CLS Controller

A generalized, configurable Kubernetes controller that creates resources based on cluster events using the CLS Backend API.

Overview

The CLS Controller is a template-driven, event-based controller that can create any Kubernetes resource in response to cluster lifecycle events. It supports:

• Template-driven resource creation: Uses Go templates to create Jobs, Custom Resources, or any Kubernetes resource
• Event-driven execution: Responds to cluster created/updated/deleted/reconcile events via Pub/Sub
• Multi-tenant organization support: Automatically extracts organization context from events for dynamic multi-tenancy
• Multiple deployment targets: Local Kubernetes, remote clusters (✅ production-ready), or Maestro API
• Precondition filtering: Only processes events that match specified conditions
• Two update strategies: In-place updates for mutable resources, versioned creation for immutable resources
• Rich status reporting: Two-layer status reporting with controller conditions and raw resource status

Architecture

• ControllerConfig CRD: Defines what resources to create and how to manage them
• Template Engine: Renders Kubernetes resources using cluster data
• Client Manager: Manages connections to different target types (local K8s, remote K8s, Maestro)
• Status Reporter: Reports detailed status back to CLS Backend

Quick Start

1. View available commands:

   make help

2. Build and deploy everything:

   make all

3. Or step by step:

   # Build the container image
   make build
   
   # Push to GCR
   make push
   
   # Deploy to GKE
   make deploy
   
   # Check status
   make status

4. View logs:

   make logs
   # or follow logs
   make logs-follow

5. Clean up:

   make cleanup

Examples

See config/examples/ for complete controller configurations including:

• Local cluster resources: GCP environment validation, DNS sub-zone management
• Remote cluster resources: Multi-cluster deployments using kubeconfig secrets
• Maestro API integration: HyperShift cluster creation via Maestro

Remote Cluster Targets

Create resources on remote Kubernetes clusters using kubeconfig stored in secrets. ✅ Fully implemented and production-ready.

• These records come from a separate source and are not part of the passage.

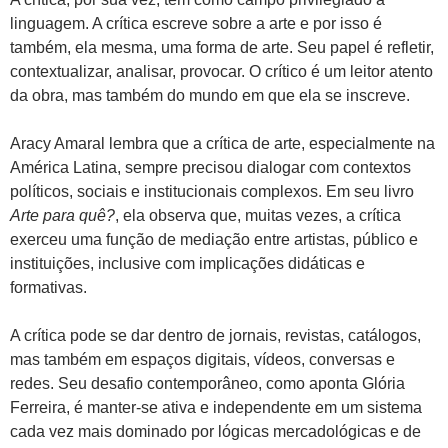
linguagem. A crítica escreve sobre a arte e por isso é
também, ela mesma, uma forma de arte. Seu papel é refletir,
contextualizar, analisar, provocar. O crítico é um leitor atento
da obra, mas também do mundo em que ela se inscreve.
Aracy Amaral lembra que a crítica de arte, especialmente na
América Latina, sempre precisou dialogar com contextos
políticos, sociais e institucionais complexos. Em seu livro
Arte para quê?
, ela observa que, muitas vezes, a crítica
exerceu uma função de mediação entre artistas, público e
instituições, inclusive com implicações didáticas e
formativas.
A crítica pode se dar dentro de jornais, revistas, catálogos,
mas também em espaços digitais, vídeos, conversas e
redes. Seu desafio contemporâneo, como aponta Glória
Ferreira, é manter-se ativa e independente em um sistema
cada vez mais dominado por lógicas mercadológicas e de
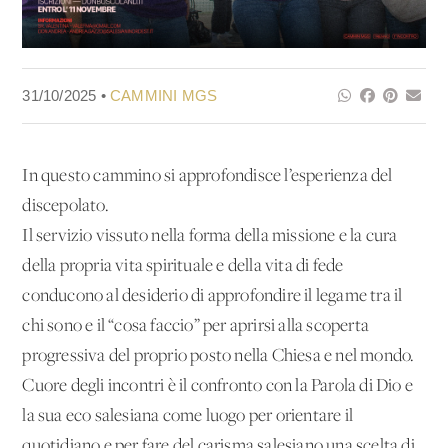
31/10/2025 •
CAMMINI MGS
In questo cammino si approfondisce l’esperienza del
discepolato.
Il servizio vissuto nella forma della missione e la cura
della propria vita spirituale e della vita di fede
conducono al desiderio di approfondire il legame tra il
chi sono e il “cosa faccio” per aprirsi alla scoperta
progressiva del proprio posto nella Chiesa e nel mondo.
Cuore degli incontri è il confronto con la Parola di Dio e
la sua eco salesiana come luogo per orientare il
quotidiano e per fare del carisma salesiano una scelta di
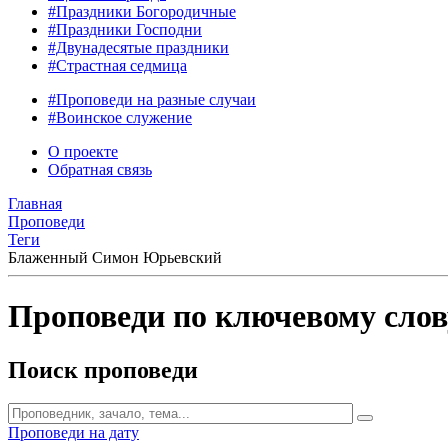
#Праздники Богородичные
#Праздники Господни
#Двунадесятые праздники
#Страстная седмица
#Проповеди на разные случаи
#Воинское служение
О проекте
Обратная связь
Главная
Проповеди
Теги
Блаженный Симон Юрьевский
Проповеди по ключевому сл
Поиск проповеди
Проповеди на дату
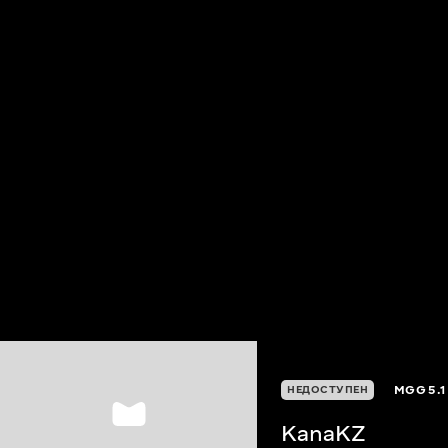
MGG
5.1
НЕДОСТУПЕН
KanaKZ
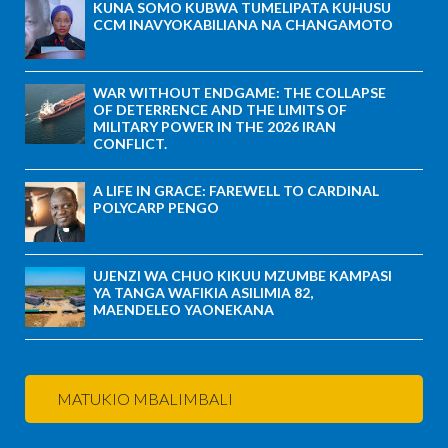
KUNA SOMO KUBWA TUMELIPATA KUHUSU
CCM INAVYOKABILIANA NA CHANGAMOTO
WAR WITHOUT ENDGAME: THE COLLAPSE
OF DETERRENCE AND THE LIMITS OF
MILITARY POWER IN THE 2026 IRAN
CONFLICT.
A LIFE IN GRACE: FAREWELL TO CARDINAL
POLYCARP PENGO
UJENZI WA CHUO KIKUU MZUMBE KAMPASI
YA TANGA WAFIKIA ASILIMIA 82,
MAENDELEO YAONEKANA
MATUKIO MBALIMBALI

# Create secret with kubeconfig for remote cluster
kubectl create secret generic remote-cluster-kubeconfig \
  --from-file=config=/path/to/remote-kubeconfig.yaml \
  -n cls-system

# Deploy example remote cluster controller
kubectl apply -f config/examples/remote-cluster.yaml

Supported Authentication Methods:

• OAuth2 access tokens (for GKE with Workload Identity)
• Service account key files
• Direct token authentication
• Standard kubeconfig authentication

See docs/REMOTE_TARGETS.md for complete setup guide, authentication methods, and troubleshooting.

Development

Built with:

• Go 1.21+
• Kubernetes controller-runtime
• CLS Controller SDK

See DESIGN.md for detailed architecture and implementation plan.